Veja alguns exemplos do que algumas empresas contatadas pela reportagem estão fazendo:
 
Formas Aliança – instituiu plano de cargos e salários para o trabalhador e prêmios pelo atingimento de metas de produtividade e qualidade;

 

Sig – paga salários acima do piso das categorias e também está implantando um plano de cargos e salários;

 

Calçada – Já implantou um plano de cargos e salários, e prepara para este ano um programa de avaliação de desempenho para todos os níveis da empresa, pelo Programa de Remuneração Variável.

 

Cofix – Pratica uma política de atribuir a seus gestores a responsabilidade de formar substitutos, facilitada por um serviço de consultoria;

 

RJZ Cyrela – Realiza treinamentos constantes de formação de lideranças dentro e fora dos canteiros.

 

     Todas as empresas acima citadas têm outras práticas que visam o bem-estar e o estímulo do pessoal dos canteiros, como fornecimento de alimentação a seus empregados, seja diretamente, no canteiro, seja por tíquete, ou ambos os métodos.

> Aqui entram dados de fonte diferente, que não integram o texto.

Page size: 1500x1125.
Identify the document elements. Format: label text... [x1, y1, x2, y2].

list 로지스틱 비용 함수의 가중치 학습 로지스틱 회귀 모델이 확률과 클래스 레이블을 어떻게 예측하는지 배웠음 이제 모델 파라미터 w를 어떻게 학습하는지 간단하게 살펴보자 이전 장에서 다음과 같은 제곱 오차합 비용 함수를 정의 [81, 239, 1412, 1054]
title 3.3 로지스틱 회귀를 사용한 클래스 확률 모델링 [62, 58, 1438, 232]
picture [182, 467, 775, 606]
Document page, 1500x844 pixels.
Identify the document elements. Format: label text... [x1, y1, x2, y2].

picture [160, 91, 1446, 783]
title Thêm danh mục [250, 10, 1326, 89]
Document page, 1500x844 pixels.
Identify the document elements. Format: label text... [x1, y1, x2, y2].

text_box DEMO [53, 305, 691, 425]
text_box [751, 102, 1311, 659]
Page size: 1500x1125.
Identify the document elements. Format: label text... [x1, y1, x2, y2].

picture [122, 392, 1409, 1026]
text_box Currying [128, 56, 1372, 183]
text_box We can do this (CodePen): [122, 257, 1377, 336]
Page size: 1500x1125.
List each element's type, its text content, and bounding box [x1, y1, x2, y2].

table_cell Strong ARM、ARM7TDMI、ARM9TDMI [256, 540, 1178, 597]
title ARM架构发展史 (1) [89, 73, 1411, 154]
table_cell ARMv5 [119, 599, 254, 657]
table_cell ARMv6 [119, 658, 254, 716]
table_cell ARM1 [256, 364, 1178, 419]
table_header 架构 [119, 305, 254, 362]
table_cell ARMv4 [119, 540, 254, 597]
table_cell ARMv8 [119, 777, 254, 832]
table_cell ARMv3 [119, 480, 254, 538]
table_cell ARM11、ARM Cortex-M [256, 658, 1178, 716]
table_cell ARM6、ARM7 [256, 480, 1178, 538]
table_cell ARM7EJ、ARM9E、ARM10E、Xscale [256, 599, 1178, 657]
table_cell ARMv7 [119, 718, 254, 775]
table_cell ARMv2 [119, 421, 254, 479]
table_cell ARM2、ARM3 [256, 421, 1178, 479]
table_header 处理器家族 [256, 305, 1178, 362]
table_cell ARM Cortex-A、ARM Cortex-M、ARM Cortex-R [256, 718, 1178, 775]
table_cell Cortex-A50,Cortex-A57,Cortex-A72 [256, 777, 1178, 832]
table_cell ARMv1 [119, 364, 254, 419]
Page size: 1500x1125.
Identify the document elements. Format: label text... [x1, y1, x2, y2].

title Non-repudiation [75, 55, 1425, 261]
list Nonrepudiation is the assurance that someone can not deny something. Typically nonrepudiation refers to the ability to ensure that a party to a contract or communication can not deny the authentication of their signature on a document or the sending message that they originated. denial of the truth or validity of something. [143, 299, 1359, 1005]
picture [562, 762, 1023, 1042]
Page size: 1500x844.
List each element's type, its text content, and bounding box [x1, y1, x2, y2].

     O Próximo passo, agora, é talvez ampliar e aprofundar o alcance de uma política de gestão de pessoas que não apenas estimule o trabalhador dos canteiros de obra, mas que também os motive a um nível mais aperfeiçoado, no qual se vejam como partícipes do processo de produção e sintam-se realmente envolvidos com a empresa, seus objetivos e resultados.

 
Pontos a Ponderar 

 

 

     Algumas das principais dicas do consultor Ayrton Rochedo, que podem indicar um real apagão na gestão de pessoas:
 
"A gestão cientifica de pessoas sabe diferenciar motivação de recompensa.  A recompensa é válida, mas é interesseira por natureza.  A motivação verdadeira significa envolvimento".
 
"Cursos de formação técnica são úteis, mas sozinhos são apenas paliativos.  O problema não está só na habilidade de fazer.  Está muito mais “no comprometimento, na fidelização".
 
"O mestre de obras é como o maestro: conduz a obra sem se utilizar de instrumentos.  Se o maestro faz uso da batuta, a ferramenta do mestre é a palavra, e a sua ação é de liderança, e exatamente por isso que a indústria da construção precisa investir na formação desse profissional.  É importante dar-lhe uma visão mais completa do que seja um cidadão, um técnico melhor e um líder.  Lembre-se: “um mestre que não é formado também não formará ninguém".
 
"Sem o líder não há equipe.  Então o trabalhador vai para a empresa e fica sob a autoridade de um chefe, e não sob uma liderança.  Mesmo capacitado, boa parte do que aprendeu não consegue colocar em prática.  Porque lhe falta um contexto de gestão que estimule isso".
 
"A mão de obra não sumiu.  Ela está aí!  Só que as pessoas estão interessadas em outros setores.  Ou continuam marginalizadas e não foram formadas, porque a empresa se esqueceu disto".
 
"Por que há mão de obra em outros setores e não no da construção civil?  Porque, simplesmente, a construção civil não é mais uma escolha do empregado.  E por que não?  Pelo simples fato dele não encontrar aí as melhores condições, que são as condições de atendimento, de assistência e de preparação".
 
"É muito mais sensível você mexer na cabeça dos empresários do que simplesmente qualificar trabalhadores que depois vão entrar em  equipes onde não há liderança. Porque uma coisa é frequentar uma escola e aprender a fazer.   E outra é transformar isso em desempenho e resultado, dentro de uma empresa".